# What you need to do:
Render every line of the records below as one string in a JSON list, skipping blank lines and leaving out the pictures.

# Data provided:

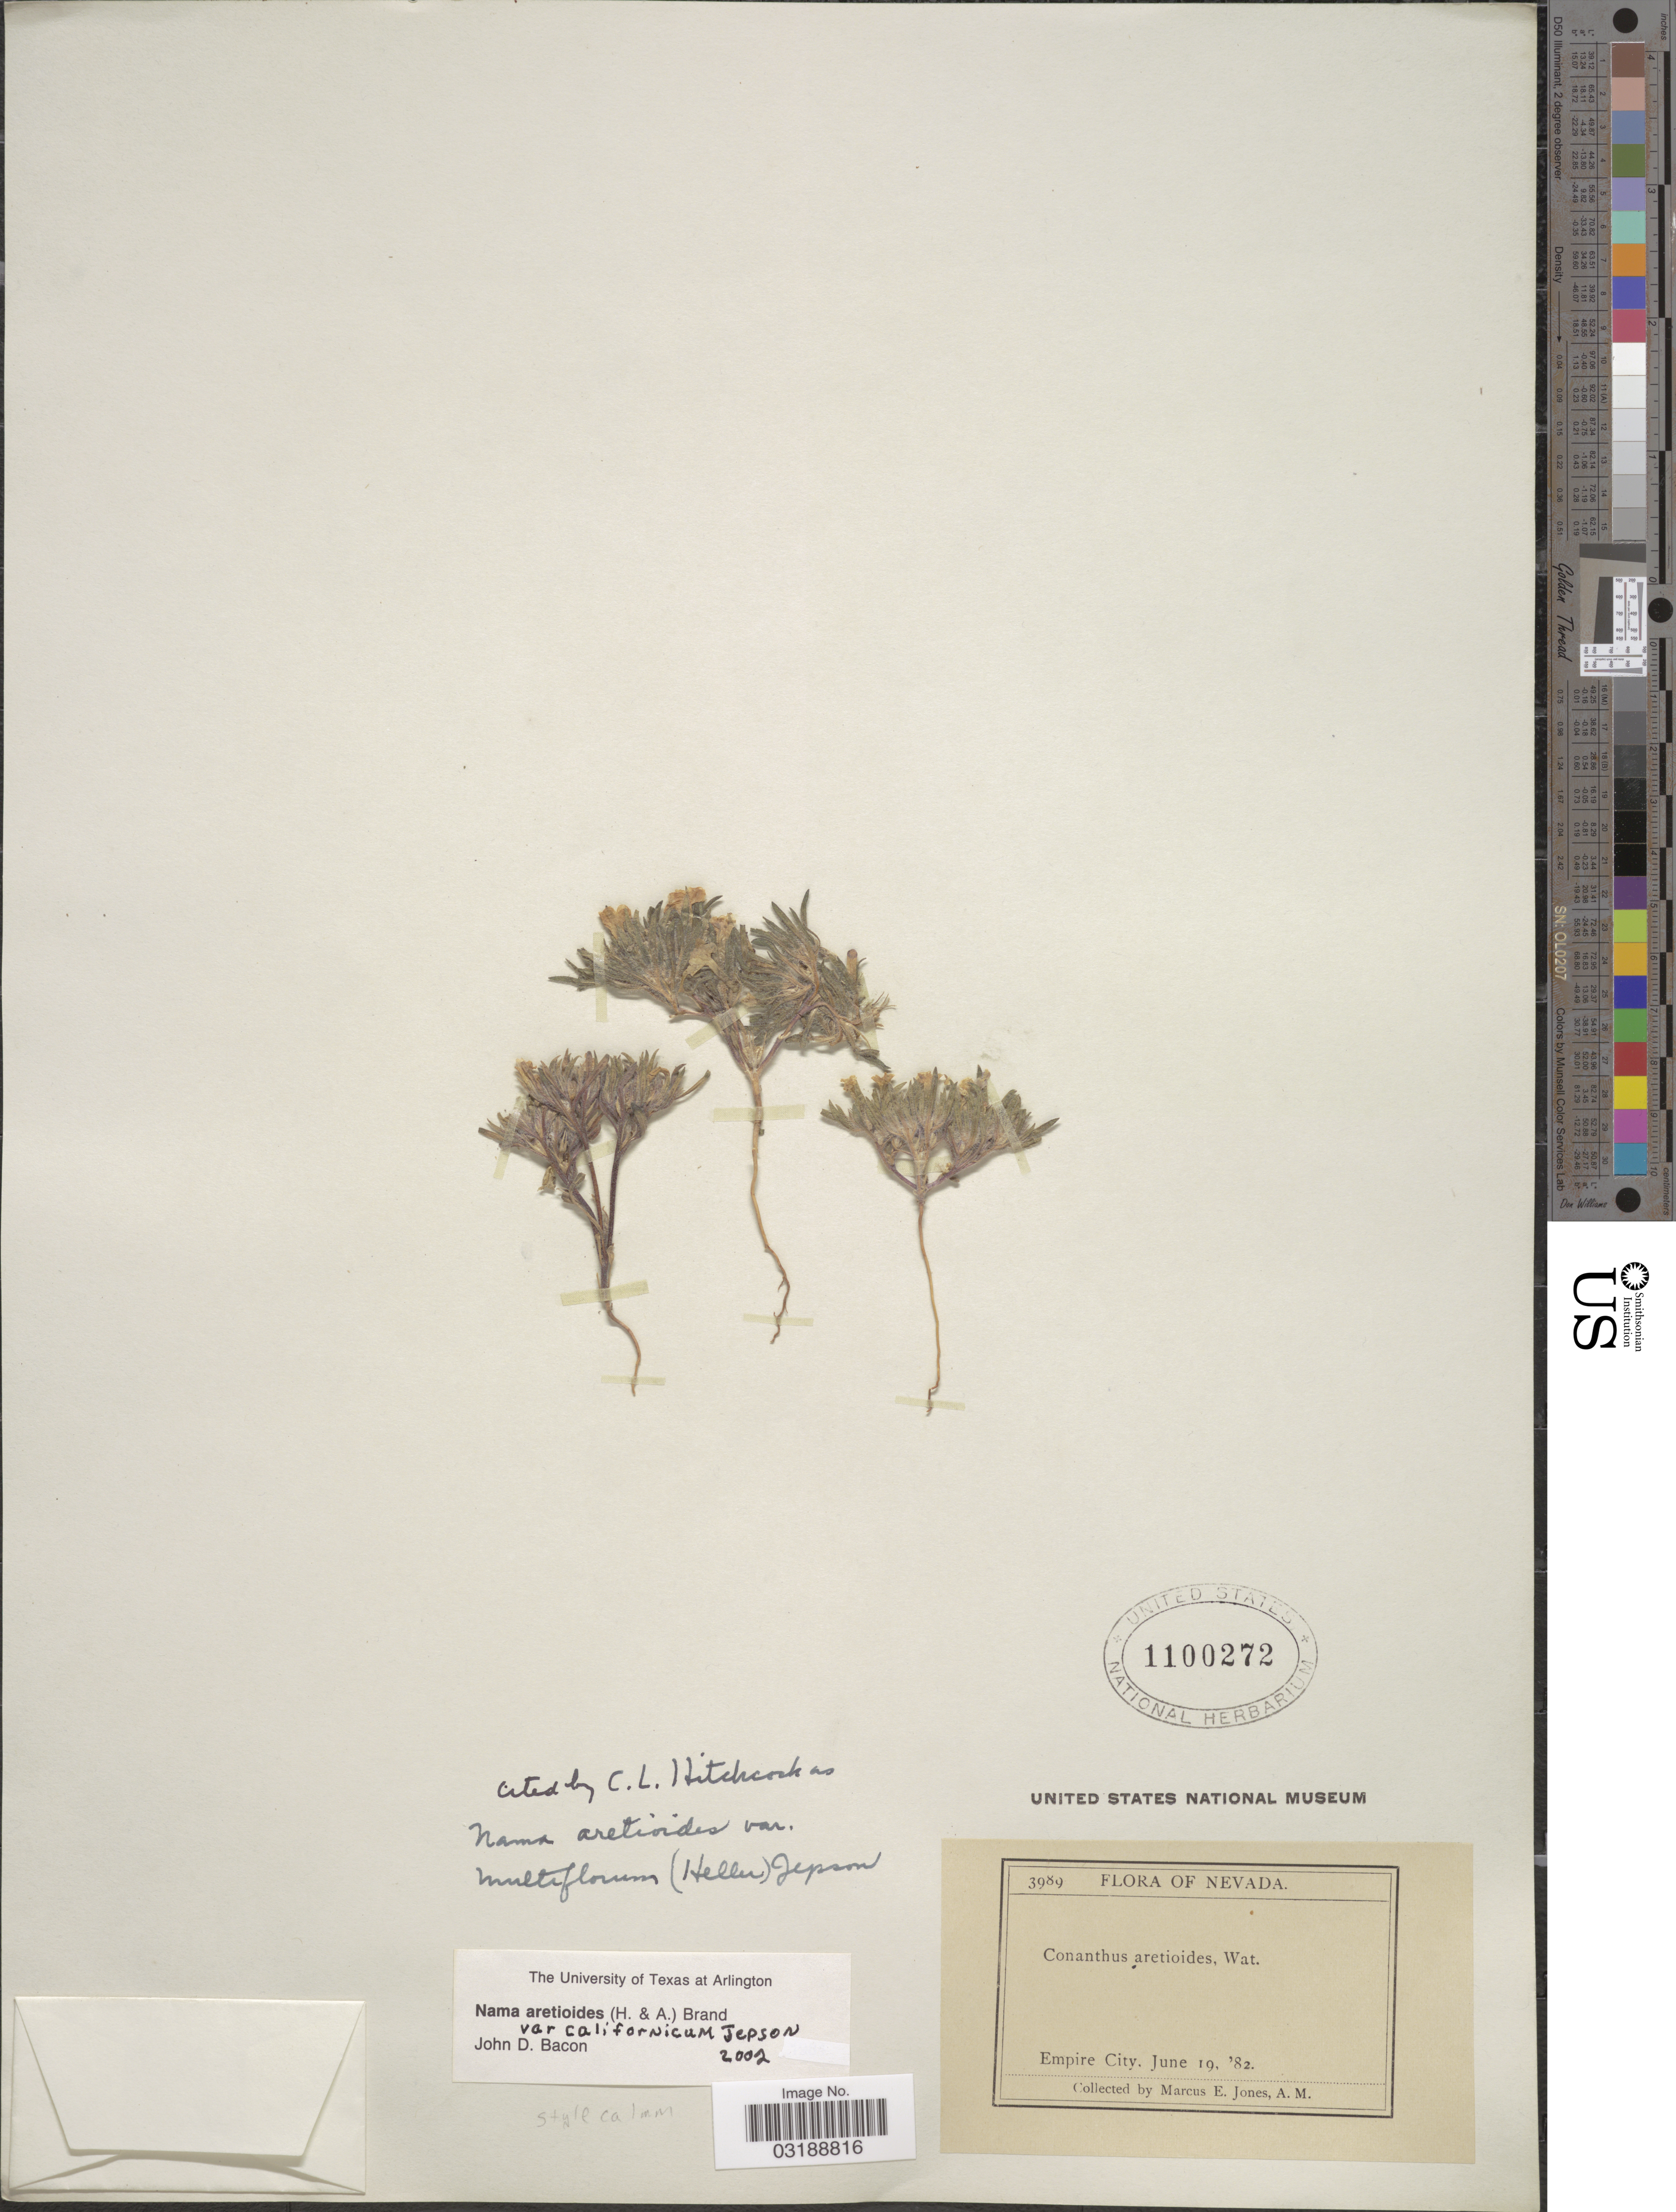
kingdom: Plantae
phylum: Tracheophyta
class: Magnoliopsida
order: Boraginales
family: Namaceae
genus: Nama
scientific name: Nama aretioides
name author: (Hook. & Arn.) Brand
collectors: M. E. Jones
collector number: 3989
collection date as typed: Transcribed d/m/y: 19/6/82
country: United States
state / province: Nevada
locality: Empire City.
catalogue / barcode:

# Worked answer:
[
  "kingdom: Plantae",
  "phylum: Tracheophyta",
  "class: Magnoliopsida",
  "order: Boraginales",
  "family: Namaceae",
  "genus: Nama",
  "scientific name: Nama aretioides",
  "name author: (Hook. & Arn.) Brand",
  "collectors: M. E. Jones",
  "collector number: 3989",
  "collection date as typed: Transcribed d/m/y: 19/6/82",
  "country: United States",
  "state / province: Nevada",
  "locality: Empire City.",
  "catalogue / barcode:"
]